Bou, Wyn's little sister, was excitedly going around and closing the curtains to keep out any prying eyes as their father chuckled from his position perched in front of the fire. Will, Wyn's youngest sibling, was sitting in his lap looking expectant. When the house was locked up tight, the family gathered around the fire as Wyn's mom brought a loaf of bread and some coveted honey over. Wyn grabbed the bread and started to tear it apart with her fingers. Her mother made a disapproving noise and rapped Wyn across the knuckles lightly with the handle of her butter knife.

"Use a knife, young lady, where are your manners?" she asks her oldest daughter.

Wyn blushed and said, "Sorry Momma, I'm just so excited! I can't wait to see what you've brought us!"

The woman smiled knowingly as she watched her daughter properly cut up the bread and place each slice on a plate with some honey. Each of the children grabbed a slice and Wyn's dad refused his portion, which his wife took willingly.

"Alright Momma, let's see what you've got!" Bou cries as she bites into the bread and savors the sweet honey.

Slowly, their mother pulls off her poncho and lays it out on the floor to dry and then slowly pulls a brown package out from under her shirt. She lays the mysterious package out in front of the children. William leans out over the thing and his father wraps his arms around the little boy's waist, keeping him in place and out of reach of the parcel. Slowly Wyn's mother pulls the brown paper off the package and lays it out flat. Wrapped within is a small, ruddy looking book. The cover has all but wasted away. The name written across it is incomprehensible and the picture on the front simply doesn't exist anymore. Will claps his hands and his mother smiles.

She gently picks up the book and reads the name off the spine: The Book Thief.
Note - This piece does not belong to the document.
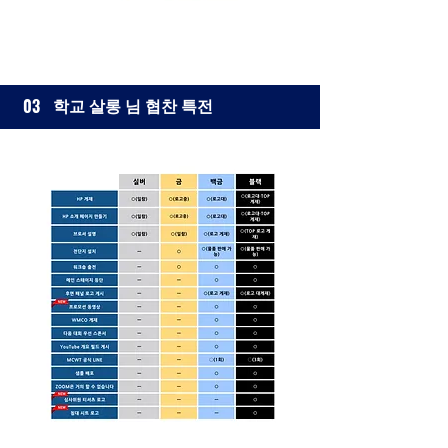
학교 살롱 님 협찬 특전
03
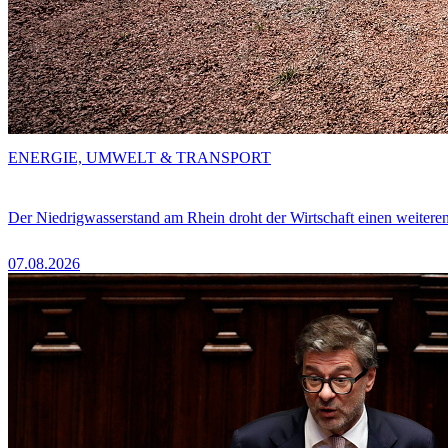
ENERGIE, UMWELT & TRANSPORT
Der Niedrigwasserstand am Rhein droht der Wirtschaft einen weitere
07.08.2026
Bou perks up at this name. "Like us!" she cries, crawling up onto her knees and leaning forward to see the book.

Their mother laughs. "Yes little duck, just like us."

"Have you read this one, Momma?" Will asks quietly.

She nods as she gingerly picks up the book and opens the cover, revealing the first printed page. Wyn's mother knows that the book originally contained a title page, a dedication page, a page with all the printing information and a table of contents but now it simply opens up to the first chapter. The previous pages had been ripped out and used as scrap paper or bartered with in the Strip.

Will sighs and says, "You've read everything." The boy then settles back against his father's chest to listen to a few chapters of their new treasure before bed.